**WHAT TO PRODUCE**
Copy out every item below word for word, omitting the pictures.

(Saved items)

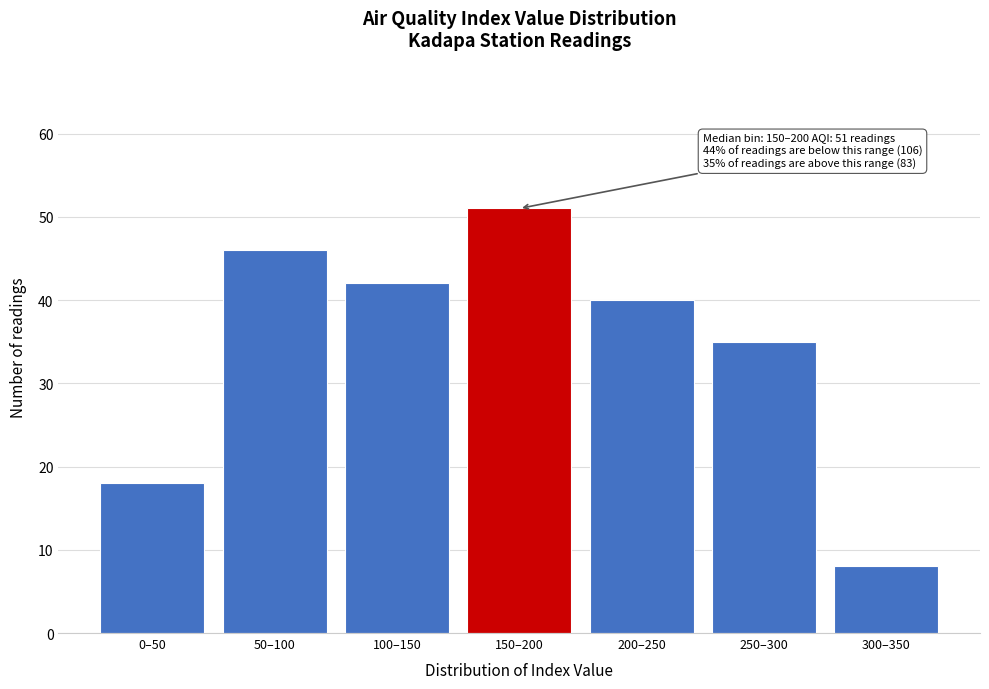

Reading left to right, transcribe all the data shown in this chart.

18	46	42	51	40	35	8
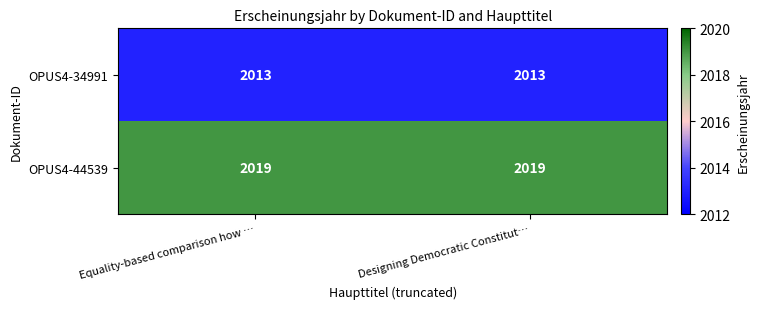

Rank the series at Equality-based comparison how … from lowest to highest value.

OPUS4-34991, OPUS4-44539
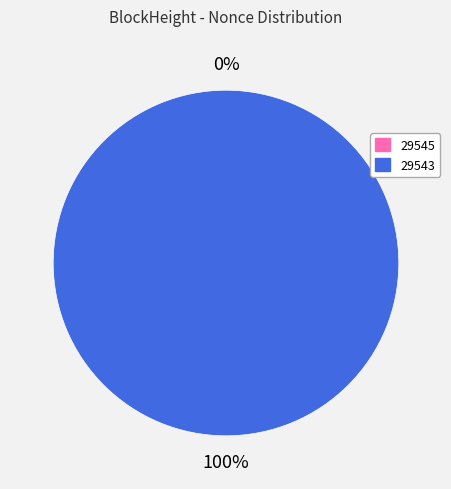

True or false: 29543 accounts for 99% of the total.

False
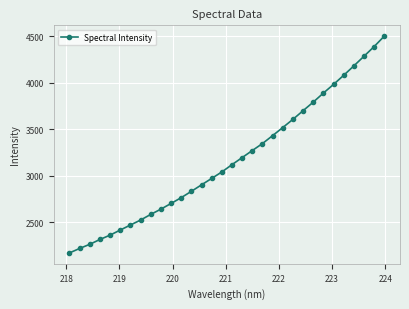

True or false: there are more than 0 points higher than both neighbors.

False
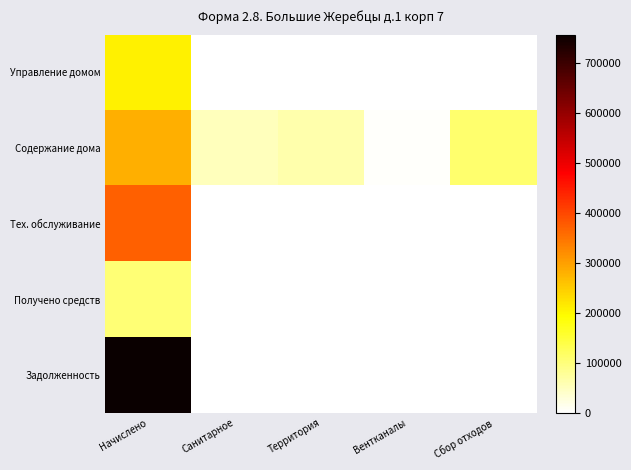

At Вентканалы, list the series in order from largest to smallest.

Содержание дома, Управление домом, Тех. обслуживание, Получено средств, Задолженность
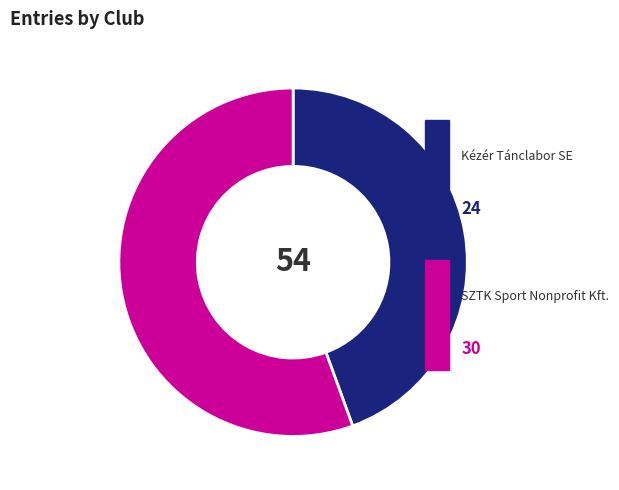

Is there a majority slice in this chart?

Yes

**ANSWER TO THE PROBLEM**
Reading left to right, transcribe all the data shown in this chart.

18	46	42	51	40	35	8

Rank the series at Equality-based comparison how … from lowest to highest value.

OPUS4-34991, OPUS4-44539

True or false: 29543 accounts for 99% of the total.

False

True or false: there are more than 0 points higher than both neighbors.

False

At Вентканалы, list the series in order from largest to smallest.

Содержание дома, Управление домом, Тех. обслуживание, Получено средств, Задолженность

Is there a majority slice in this chart?

Yes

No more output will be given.